Roma’da Hristiyanlık
Roma’da Hristiyanlık zannedildiği gibi çok kolay bir şekilde yayılmadı. İlk etapta Roma Hristiyanlığa karşı çıktı. Günümüzde Vatikan Tepesi olarak adlandırılan yerde bir grup Hristiyan’ın yakılması Romalıların Hristiyanlığa bakış açısını daha iyi anlamamıza yardımcı olur. Bunun da etkisiyle Hristiyanlık Batı Anadolu’da Kütahya ve çevresinde güç kazanmıştır. Roma’nın ilk etaptaki Hristiyanları ezici politikası ezilen kesimin daha faza taraftar bulmasına ve Hristiyanlığın yayılmasına vesile olmuş bu durumun farklı varyasyonları dünya tarihinde mevcuttur. Netice itibariyle hiçbir merkez yereldeki unsurların faaliyetlerinden bağımsız olamaz.

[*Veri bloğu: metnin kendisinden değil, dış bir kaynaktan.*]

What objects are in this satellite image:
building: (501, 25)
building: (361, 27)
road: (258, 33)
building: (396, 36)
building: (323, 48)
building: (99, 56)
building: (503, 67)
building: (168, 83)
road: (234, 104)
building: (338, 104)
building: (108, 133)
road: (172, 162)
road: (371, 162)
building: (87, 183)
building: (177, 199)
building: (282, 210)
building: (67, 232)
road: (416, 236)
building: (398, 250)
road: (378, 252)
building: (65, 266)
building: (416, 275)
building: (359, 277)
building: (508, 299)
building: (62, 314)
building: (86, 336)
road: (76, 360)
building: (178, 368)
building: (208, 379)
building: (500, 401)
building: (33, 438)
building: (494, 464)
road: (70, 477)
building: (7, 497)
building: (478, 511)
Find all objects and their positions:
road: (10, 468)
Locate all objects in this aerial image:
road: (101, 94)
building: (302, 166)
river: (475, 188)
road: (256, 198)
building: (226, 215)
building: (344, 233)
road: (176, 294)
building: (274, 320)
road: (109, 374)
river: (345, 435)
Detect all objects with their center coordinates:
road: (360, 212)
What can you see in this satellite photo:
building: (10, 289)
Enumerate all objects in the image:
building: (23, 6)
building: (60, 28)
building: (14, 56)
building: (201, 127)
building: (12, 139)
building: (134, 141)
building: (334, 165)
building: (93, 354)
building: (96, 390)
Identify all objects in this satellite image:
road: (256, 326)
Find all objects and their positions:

Hristiyanlığa eğilim gösteren Constantine’in, Milvian Köprüsü Muharebesiyle (28 Ekim 312) Maxentius yenmesiyle imparatorluk hızlı bir Hristiyanlaşma sürecine girdi. Roma İmparatorluğu’nun Hristiyanlığı benimsemesi bu dinin Avrupa’da yaygınlaşmasında oldukça etkili oldu.

Constantine imparatorluğun bu kadar geniş sınırlara sahipken hala küçük bir imparatorluk gibi yönetilmesinin Roma’nın daha fazla kuruluştaki yöntemlerle idare edilemeyeceğini görerek devleti ikiye ayırmayı planlamış. Ayrıca bu durumu çözmek için 330 yılında başkenti Byzantion’a taşımıştır. Bu kent daha sonra onun ismiyle anılacaktır. Bunun neticesinde imparatorluk belli ölçüde bir istikrara kavuştu.
İmparatorluk 370’lerde başlayan Hun saldırıları neticesinde Gotların Roma sınırında belirmesi sorunuyla karşılaştı. Müzakere yoluyla Gotları bu topraklara yerleştirerek Hun saldırılarına karşı tampon bölge yaratmış oldu. Ancak bir süre sonra Gotların Roma kentlerine tecavüz girişimleri sonucunda ilişkiler gerginleşti. Bunun neticesinde Gotları topraklarından çıkarmak isteyen Valens harekete geçti. 378 Edirne’de Adrianople Muharebesi cereyan etti ve Valens büyük bir yenilgiye uğradı ve öldürüldü. barbar bir ırka yenilmelerinin tesiri olarak prestij kaybı yaşadılar. Valens’den sonra tahta Theodosius geçer.

Theodosius’un ölümüyle oğulları Honorius ve Arcadius, Roma İmparatorluğunu ikiye ayırdılar. Başkentini Constantinopolis olan Doğu roma daha stratejik ve ekonomik üstünlük içinde bulunurken Batı Roma hem nüfus hem de ekonomik olarak pek parlak değildi. Gotlara yakınlığının da etkisiyle pek gelecek vadetmiyordu. Bu durumu ölü doğan bir bebek olarak ifade ediliyor. Bir rivayete göre ise batı romanın devlete hiçbir katkısı olmamasından Doğu Roma’dan ayırmışlardır. Batı Roma İmparatorluğunun Batı bölgelerini idare etmenin müşküllüğü karşında bu bölgeleri yerel idarelere terk etme (pars occidentalis) yolunu seçmesiyle Avrupa’daki devletlerin ortaya çıkmasına vesile oldu. Öyle ki günümüzde bile Avrupa’da kullanılan dillerin, hukukun ve devlet geleneklerinin Roma kökenli olduğu unutmamalıdır.